▸ **Testo selezionato**

• • • • • • •

Nel labile confine tra realtà e finzione possono le illusioni prender vita? Perfect Blue (パーフェクトブルー), l’opera prima del maestro dell’animazione giapponese Satoshi Kon è uscito nei cinema italiani il 22-23-24 aprile, ma, dato il grande successo, sono previste delle repliche in alcune sale selezionate. Il lungometraggio d’esordio del compianto regista, scomparso prematuramente nel 2010, è distribuito in versione restaurata in 4K da Nexo Digital e Yamato Video. La pellicola fa parte della stagione 2024 del progetto esclusivo Anime al Cinema, sempre di Nexo Digital e Yamato Video in collaborazione con i media partner Radio Deejay, MYmovies.it, Lucca Comics&Games e ANiME GENERATION(Amazon Prime Video). Prodotto dal noto studio Madhouse e dalla Rex Entertaiment, vanta la consulenza speciale di Katsuhiro Ōtomo, autore del celeberrimo Akira(アキラ manga 1982-1990 – Film 1988), del quale lo stesso Kon era stato precedentemente assistente. Il film, datato 1997, uscì nelle sale giapponesi il 28 febbraio 1998, preceduto dalle proiezioni in anteprima il 5 e l’8 agosto 1997 al Fast-Asia Film Festival di Montréal, in Canada, dove vinse il premio Best Asian Film. In Italia, fino ad oggi, era inedito nei cinema, in quanto pubblicato esclusivamente per il mercato home video, prima in VHS nel 1999 e successivamente in formato DVD nel 2005. Perfect Blue è liberamente ispirato all’omonimo romanzo(Perfect Blue: Complete Metamorphosis) del 1991 di Yoshikazu Takeuchidi, del quale è stato realizzato anche un live-action nel 2002.

• • • • • • •

Voci del dataset:
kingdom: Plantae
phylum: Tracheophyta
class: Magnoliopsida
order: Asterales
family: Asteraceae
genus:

• • • • • • •

▸ **Descrizione del compito**
Puoi proseguire il testo su Perfect Blue, ripartendo subito dopo la sua ultima frase?

▸ **Esercizio svolto**
La ventunenne Mima Kirigoe, idol parte del terzetto di cantanti j-pop Charm, decide di dare una svolta alla sua carriera abbandonando la musica per diventare attrice. Ottenuto un ingaggio per un ruolo nella serie drammatica “Doppio Legame”, la giovane si confronta non solo con lo scontento di alcuni suoi vecchi fan, ma con un mondo ben diverso e più spietato di quello patinato a cui era abituata. Episodi di minacce da parte di un stalker arrabbiato della sua scelta professionale, la scoperta di un sito web in cui vengono narrate dettagliatamente le sue giornate ed una serie di gravi incidenti sul set accrescono le perplessità ed i turbamenti di Mima. Fagocitata dalla cascata di eventi, preda delle sue stesse paure ed emozioni, la giovane inizia a perdere contatto con la realtà e confusa da una serie di allucinazioni la sua identità si sgretola. Chi è la vera Mima Kirigoe?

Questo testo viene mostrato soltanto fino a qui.